--- TASK GOAL ---
Reproduce the Ontology Importer instructions word for word, starting with "Otherwise, enter the" and going on through "value in sandra.ini.".

--- SUPPLIED PASSAGE ---

Ontology Importer is a console‑based application, and is operated by command‑line arguments. However, its operating is very simple, and very little typing is actually required.
After initiating the Ontology Importer the following window will be displayed:

Press ENTER, and wait until the resources are loaded. The time required for loading the resources depends mainly on the number and the size of the lexicons specified in sandra.ini. Typically, this time is not expected to exceed several tens of seconds.
When the resources are loaded, the following message will be displayed:

Inspect whether the correct lexicons were loaded, and whether all of the required lexicons were loaded. If not, exit the Ontology Importer, and modify the suitable entries in sandra.ini.
Otherwise, enter the path to the file containing the terms expressing the ontology concepts that need to be processed. Make sure that the these terms correspond to the ontology GUID (presented within the parentheses) – all the processed terms will be automatically associated with this GUID. If this GUID is unsuitable, close the Ontology Importer, and modify the corresponding value in sandra.ini.
The path can be specified also as relative to the folder in which ontoedit.exe is located. For example: “./test.txt”, or “test.txt” (both are equivalent). Note that unlike the MS Windows file system, slashes (“/”), rather then backslashes (“\”) must be used as the delimiters in the path.
The specified file is allowed to contain only terms in plain text (ASCII) – each in a separate line. Multiple‑word terms must contain words separated by space character (ASCII #32). The current version of the Ontology Importer does not support conversion of complex formats, such as RDF/XML or OWL. If you want to process the terminology stored in one of these formats, you will need to pre‑process it in order to convert it into plain text.
Beware that the specified file will not be preserved in
its original format during the processing. Whenever saving the processing
results, only the unprocessed content of this file will be saved in it. This
includes also the terms that you decided not to process.
After you entered the file name press ENTER again. The specified file will be opened and loaded. After the loading is completed the following message will be displayed:

The message displays the first line of the specified file. You can decide whether you want to process this line, or ignore it. If ignored, this line will be saved in the modified version of the original file.
Type “y”, and then press ENTER. The following message will be displayed:

The first line in this message presents the processed term in the SANDRA’s internal format. Inspect this line carefully, in order to ensure that it reflects authentically the original term. If for any reason you suspect that this internal format does not reflect the original term, type “n”, and press ENTER, in order to ignore it. This term will be saved with other unprocessed terminology. Provide these suspected problematical terms with a suitable explanation to the SANDRA development team.
If after inspection everything seems to be correct, type “y”, and press ENTER. The following message will be displayed:

After each processed line you will be prompted to save the results of the processing. Whenever you decide to save the results, not only the last processed line, but also all processing results will be saved. Accordingly, you do not need to save every line separately. You can wait until the end of the file, and then save all the results at once.

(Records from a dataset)
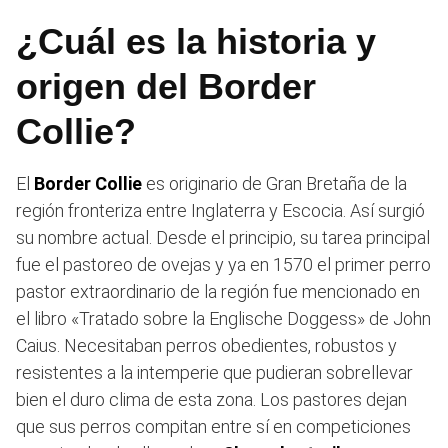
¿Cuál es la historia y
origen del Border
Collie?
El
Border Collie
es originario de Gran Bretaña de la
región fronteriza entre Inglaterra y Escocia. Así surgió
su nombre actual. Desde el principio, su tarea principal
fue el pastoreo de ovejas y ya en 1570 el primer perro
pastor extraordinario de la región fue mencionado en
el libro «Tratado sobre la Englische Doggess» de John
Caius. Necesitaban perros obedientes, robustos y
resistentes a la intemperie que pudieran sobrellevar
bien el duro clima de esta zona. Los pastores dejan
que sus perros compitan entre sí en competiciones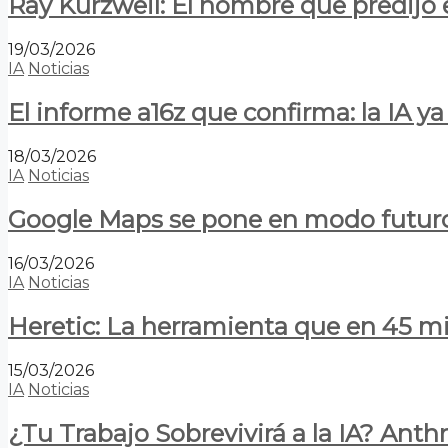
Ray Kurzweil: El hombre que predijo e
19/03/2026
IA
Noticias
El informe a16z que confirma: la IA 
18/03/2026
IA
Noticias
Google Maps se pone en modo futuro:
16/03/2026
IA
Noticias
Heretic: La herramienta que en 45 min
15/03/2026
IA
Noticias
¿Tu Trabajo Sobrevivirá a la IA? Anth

==

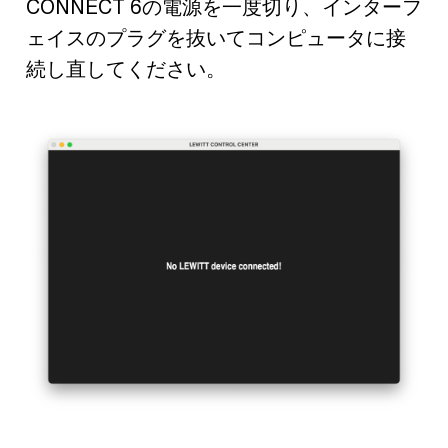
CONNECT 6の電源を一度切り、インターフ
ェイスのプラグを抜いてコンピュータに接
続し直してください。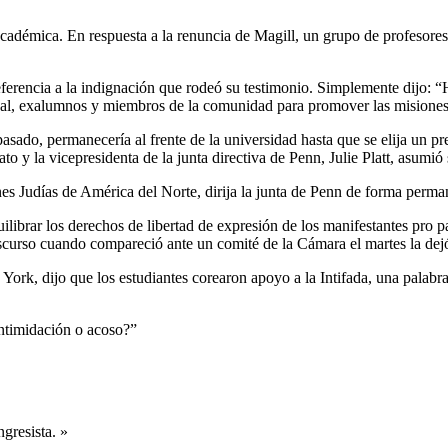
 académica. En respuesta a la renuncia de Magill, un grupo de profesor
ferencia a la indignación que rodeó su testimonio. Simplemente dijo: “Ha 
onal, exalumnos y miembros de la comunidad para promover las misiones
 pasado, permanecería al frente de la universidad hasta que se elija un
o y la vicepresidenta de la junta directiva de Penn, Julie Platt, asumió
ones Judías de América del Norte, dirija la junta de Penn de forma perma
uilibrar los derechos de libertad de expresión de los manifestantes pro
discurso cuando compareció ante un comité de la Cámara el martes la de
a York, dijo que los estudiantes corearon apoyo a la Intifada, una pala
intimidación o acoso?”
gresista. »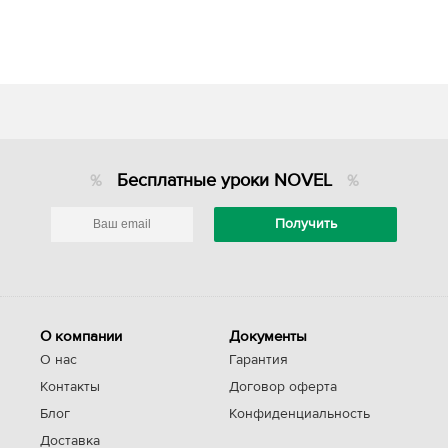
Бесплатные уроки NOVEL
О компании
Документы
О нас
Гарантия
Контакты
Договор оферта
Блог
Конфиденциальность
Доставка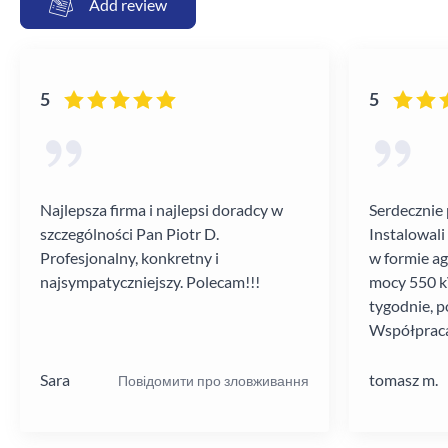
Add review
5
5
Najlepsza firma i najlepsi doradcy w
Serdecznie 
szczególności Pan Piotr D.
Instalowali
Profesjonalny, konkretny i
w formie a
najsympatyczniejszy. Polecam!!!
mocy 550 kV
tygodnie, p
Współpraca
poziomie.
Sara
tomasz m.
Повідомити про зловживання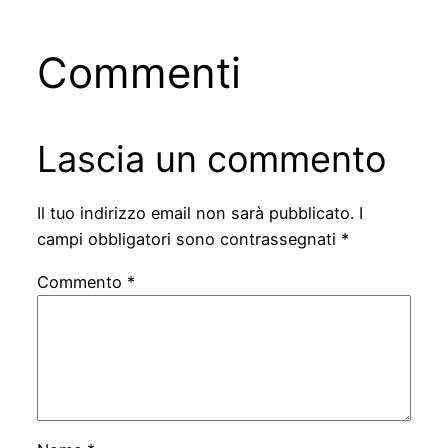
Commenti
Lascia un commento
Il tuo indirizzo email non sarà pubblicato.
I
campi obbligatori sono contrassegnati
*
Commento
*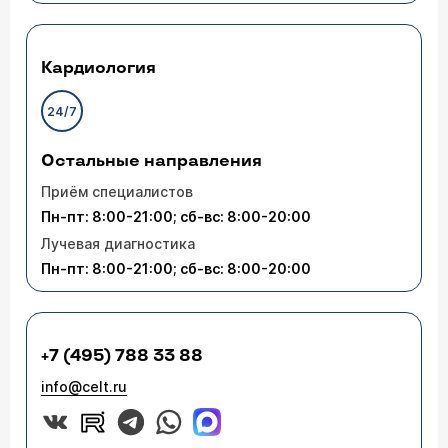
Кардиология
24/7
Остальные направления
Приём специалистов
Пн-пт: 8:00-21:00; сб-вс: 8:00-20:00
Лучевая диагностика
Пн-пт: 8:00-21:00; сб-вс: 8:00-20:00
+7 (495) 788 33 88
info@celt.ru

...

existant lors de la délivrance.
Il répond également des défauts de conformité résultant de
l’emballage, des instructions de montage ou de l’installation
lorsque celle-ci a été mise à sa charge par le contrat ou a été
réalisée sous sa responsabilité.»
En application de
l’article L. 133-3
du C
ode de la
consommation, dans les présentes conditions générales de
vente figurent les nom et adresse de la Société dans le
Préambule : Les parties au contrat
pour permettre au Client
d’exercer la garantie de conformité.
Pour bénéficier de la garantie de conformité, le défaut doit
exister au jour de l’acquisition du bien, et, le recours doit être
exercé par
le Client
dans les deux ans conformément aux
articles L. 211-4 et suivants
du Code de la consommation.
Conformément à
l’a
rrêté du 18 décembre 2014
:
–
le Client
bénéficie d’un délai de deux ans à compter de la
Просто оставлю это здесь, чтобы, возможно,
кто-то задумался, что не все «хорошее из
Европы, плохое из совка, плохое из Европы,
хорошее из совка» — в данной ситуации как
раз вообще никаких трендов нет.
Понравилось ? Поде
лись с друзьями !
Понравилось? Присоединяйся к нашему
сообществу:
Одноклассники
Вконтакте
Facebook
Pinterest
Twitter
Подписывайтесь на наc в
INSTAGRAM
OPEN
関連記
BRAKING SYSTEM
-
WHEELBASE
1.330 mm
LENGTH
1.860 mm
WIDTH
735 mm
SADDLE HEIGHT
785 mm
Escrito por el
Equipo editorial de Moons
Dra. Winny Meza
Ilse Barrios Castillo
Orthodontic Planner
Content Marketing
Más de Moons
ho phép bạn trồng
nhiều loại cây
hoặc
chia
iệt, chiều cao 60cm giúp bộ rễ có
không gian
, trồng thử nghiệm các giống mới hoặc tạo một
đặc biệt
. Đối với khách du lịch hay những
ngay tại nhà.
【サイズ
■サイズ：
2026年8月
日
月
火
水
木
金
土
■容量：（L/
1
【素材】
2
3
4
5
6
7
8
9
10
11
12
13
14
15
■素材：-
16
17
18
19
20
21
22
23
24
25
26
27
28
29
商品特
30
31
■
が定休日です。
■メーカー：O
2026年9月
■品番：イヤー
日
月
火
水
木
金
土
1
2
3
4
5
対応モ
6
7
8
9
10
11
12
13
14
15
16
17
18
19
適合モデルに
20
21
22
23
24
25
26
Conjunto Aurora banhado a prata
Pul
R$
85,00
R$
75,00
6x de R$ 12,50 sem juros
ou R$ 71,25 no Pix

--- PROBLEM SOLUTION ---
Otherwise, enter the path to the file containing the terms expressing the ontology concepts that need to be processed. Make sure that the these terms correspond to the ontology GUID (presented within the parentheses) – all the processed terms will be automatically associated with this GUID. If this GUID is unsuitable, close the Ontology Importer, and modify the corresponding value in sandra.ini.